The dilemmais also a failing of communities of faith that have too long remained silent, he said, urging churches to get more directly involved and noting that their pastoral care and spiritual guidance of those who are now or were formerly incarcerated doesn’t touch the root of the problem. Real change, he said requires, a fundamental challenge to the current political system, and a “national multifaith movement.”
“I am clear that 50 years from now … our children, our grandchildren are going to ask us, ‘What were you doing while this human rights nightmare unfolded on your watch?’”Raphael G. Warnock
To jump-start that campaign Warnock co-sponsored “Let My People Go!,” a multifaith conference in June that brought together people from different backgrounds and religious traditions to explore practical ways to make change in a country that has the highest incarceration rate in the world. A report from the Bureau of Justice Statistics found that as of 2016 almost 2.2 million Americans were in prison or jail. As part of the conference, the organizers developed online guides and materials aimed at helping people develop strategic legislative agendas at the local, state, and national levels, organize an interfaith network of partners focused on abolishing mass incarceration, and create a media strategy that can reframe public understanding of the problem.

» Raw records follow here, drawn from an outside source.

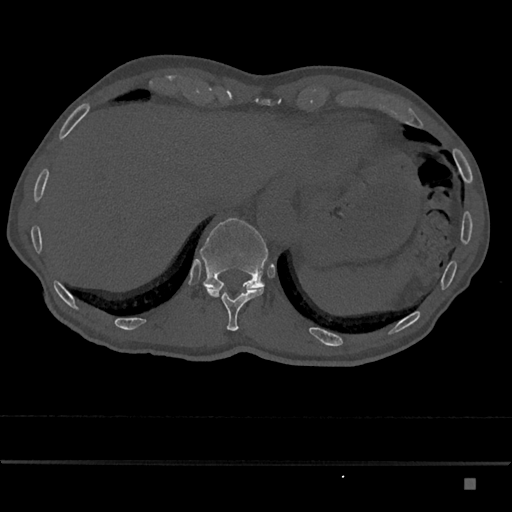
CT including the spine, one axial slice. Position 648 of 797 along the scan axis. Bone window (W 1800 / L 400 HU). 0.5 mm slice thickness. 512 × 512 image matrix, field of view 390 × 390 mm. Patient: male, 72 years. From the clinical record (not read from this slice): primary cancer: prostate.
Structures marked on this image (semi-automatically segmented with operator editing):
- T11 vertebra: bounding box [x1, y1, x2, y2] px = [207, 287, 264, 331]
- T12 vertebra: [199, 218, 268, 289]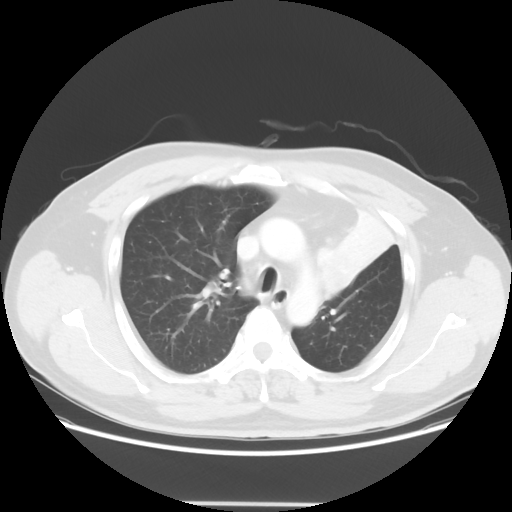
Chest CT, one axial slice. Slice 43 of 62 in the series (ordered by position). 120 kVp. Lung window (W 1500 / L -600 HU). 5 mm slice thickness. 512 × 512 image matrix. Patient: male, 49 years. From the clinical record (not read from this slice): clinical TNM (as recorded): T3 N3 M1c.
Annotated regions visible in this slice (bounding box drawn by a radiologist):
- lung tumour (recorded histology: squamous cell carcinoma): bounding box [x1, y1, x2, y2] px = [311, 244, 357, 301]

“This national effort, taken on in partnership with others, builds upon years of advocacy and activism,” and seeks to change a system too often “more criminal than just,” said Warnock.

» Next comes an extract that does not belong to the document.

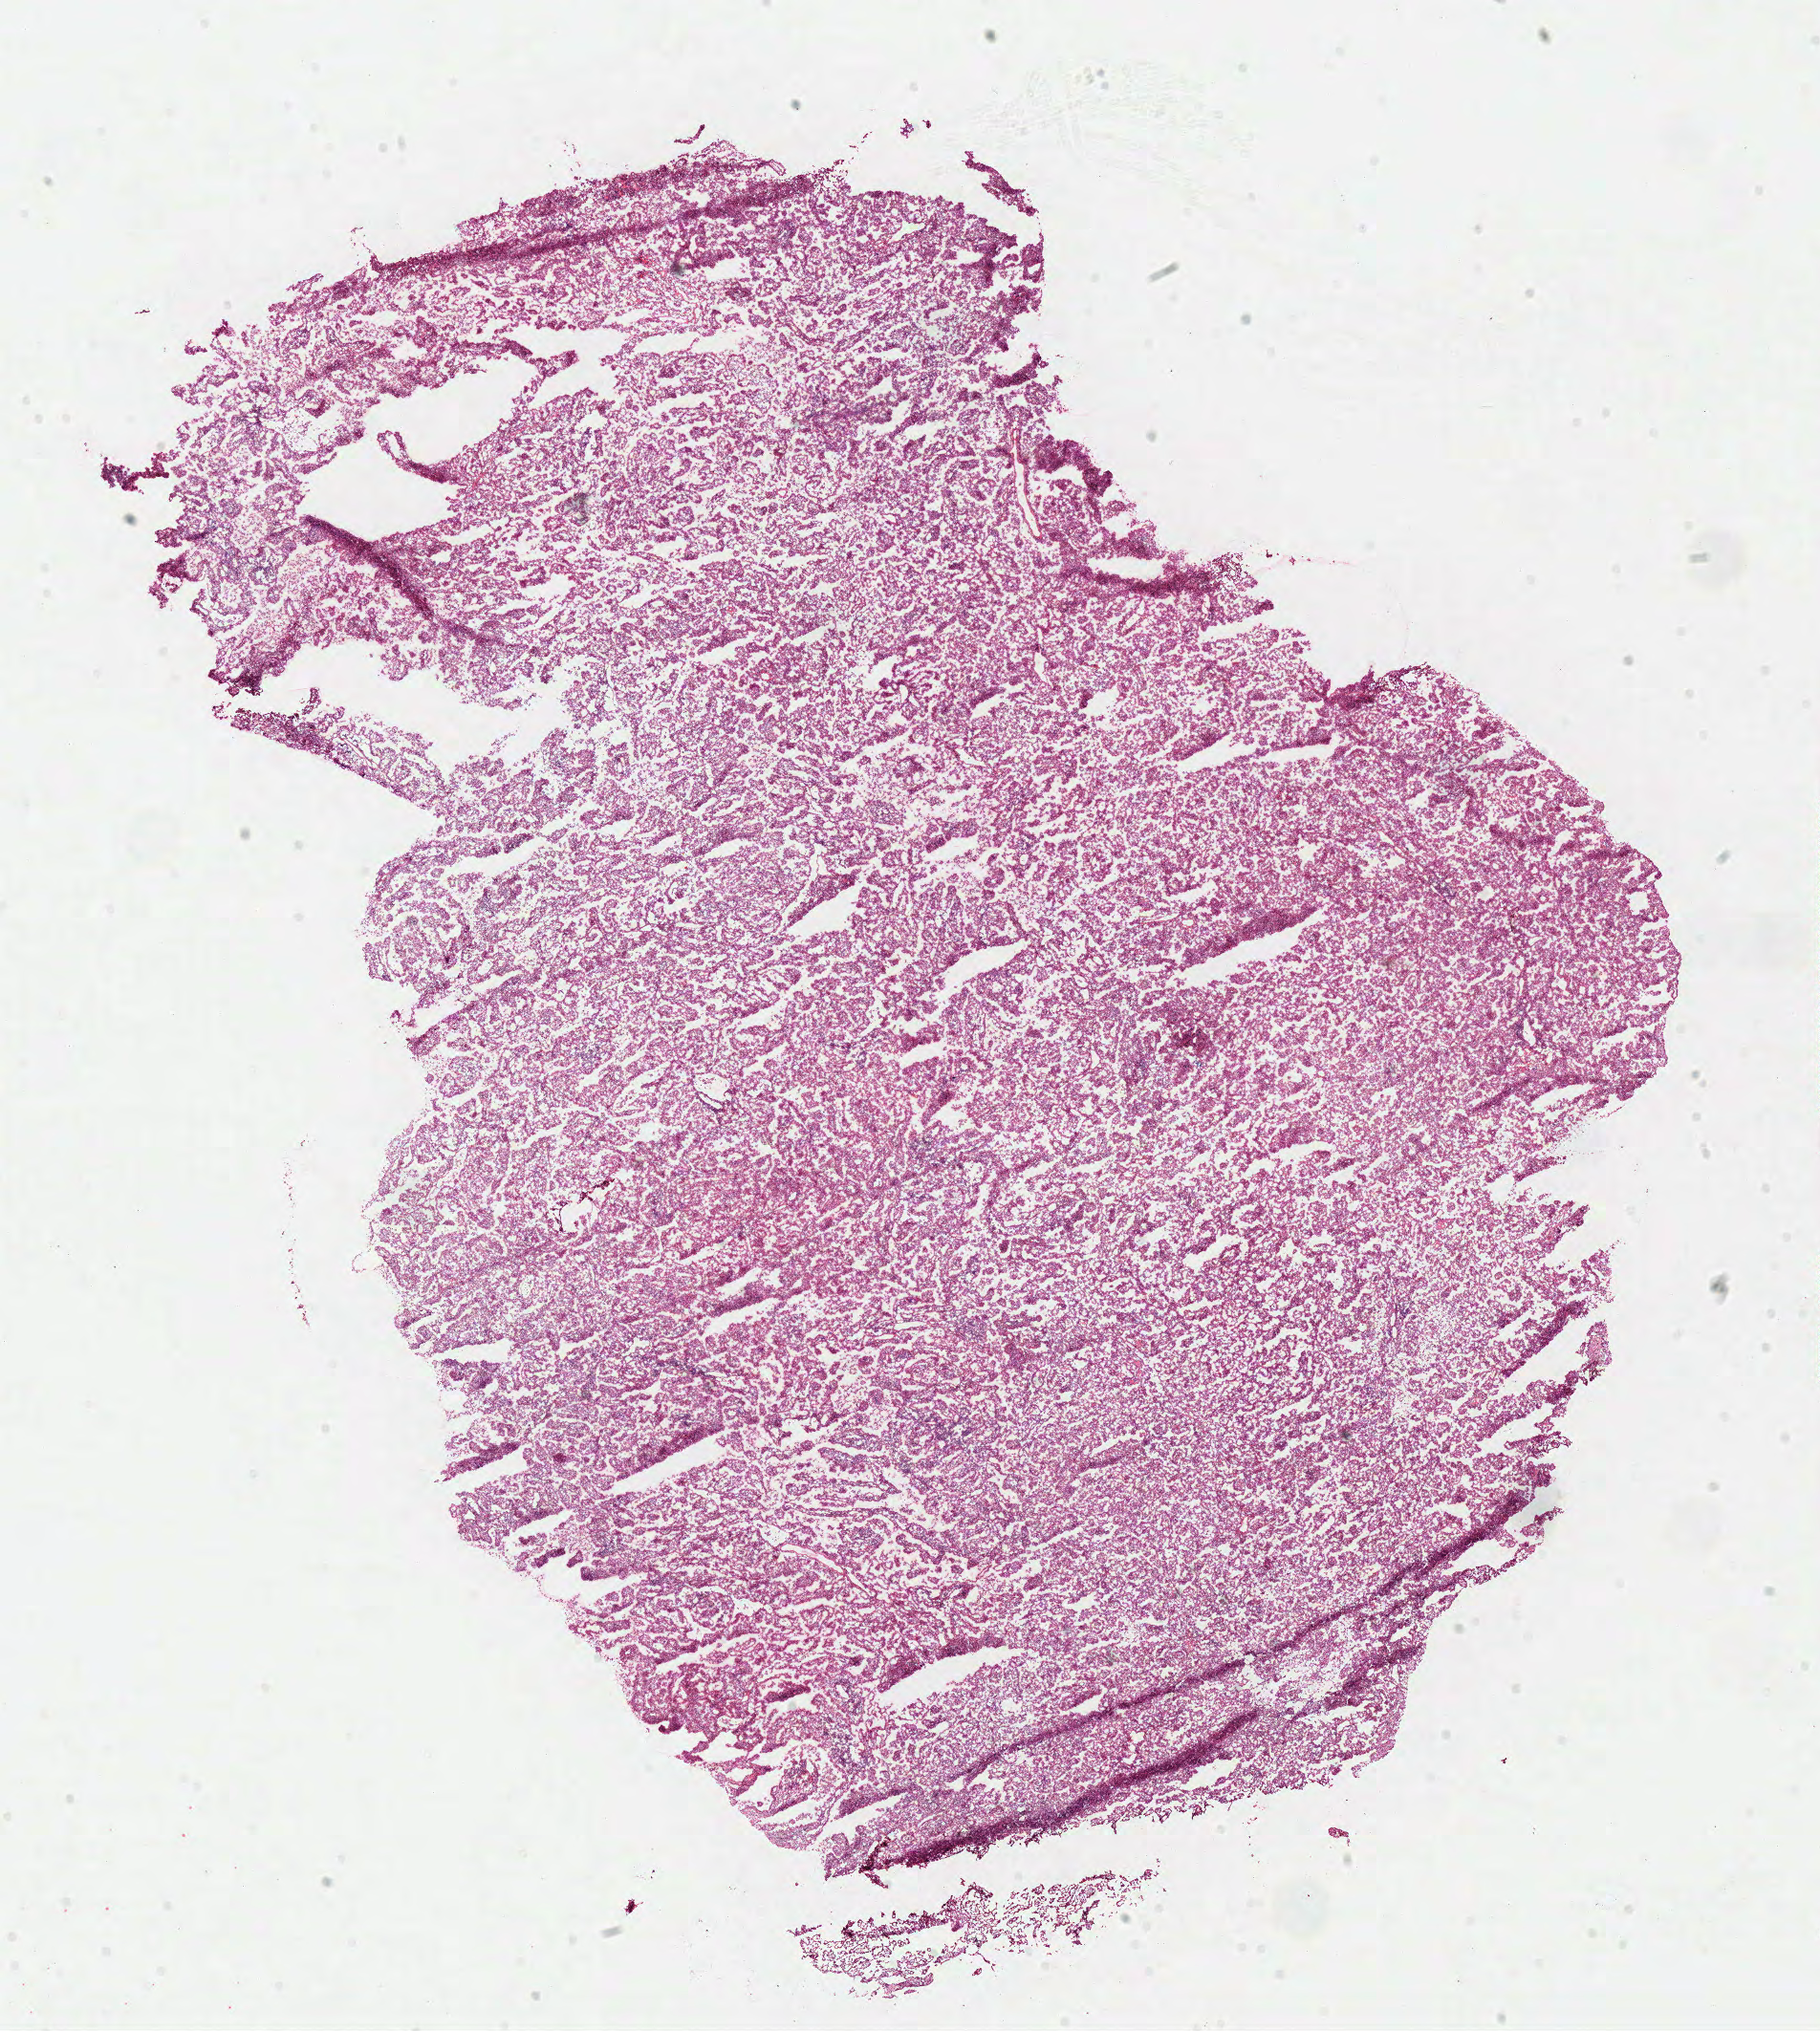
Whole-slide histology image, Hematoxylin and eosin (H&E) stained — shown as a low-resolution overview of the whole scanned area (about 15.0 x 16.7 mm, from a 40x scan). Frozen section. Primary tumour sample from the kidney. Patient: female, age at initial diagnosis 74 years. Pathologist review of this section (percent, as recorded): tumour cells 90%, tumour nuclei 85%, normal cells 0%, stromal cells 5%, necrosis 5%.
AJCC pathologic stage: I. Lymph nodes positive (case pathology): 0 of 2 examined. Pathologic diagnosis: Papillary adenocarcinoma, NOS. Laterality: right.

After delivering his remarks, Warnock engaged in a conversation with Kaia Stern, M.T.S. ’99, RI ’19, the director of Harvard’s Prison Studies Project, a lecturer at the Graduate School of Education, and the Radcliffe Institute for Advanced Study’s first practitioner-in-residence. At Radcliffe, Stern is working on a new initiative on law, justice, and education with an approach she calls “transformative justice.”
Stern posed questions to Warnock written by her students, some of whom wanted to know what direct actions they could take. Warnock encouraged them to consider helping create voting precincts inside county jails as a way of ensuring more people’s voices count in elections. (The vast majority of states prohibit jailed felons from voting, but often those being held are awaiting trial or have been convicted of only misdemeanors and so are still eligible to vote in many states.) His church, he said, has also sponsored expungement events during which they were able to clear the records of those with minor offenses, and he urged the audience to get involved in similar efforts.
The key, said Warnock, is to act.
“I am clear that 50 years from now … our children, our grandchildren are going to ask us, ‘What were you doing while this human rights nightmare unfolded on your watch?’”
The second in the series of the Memorial Church’s William Belden Noble Lectures will be Nov. 20. The lectures were established in 1898 by Nannie Yulee Noble in memory of her husband. Subsequent lectures are scheduled for March 11 and April 22.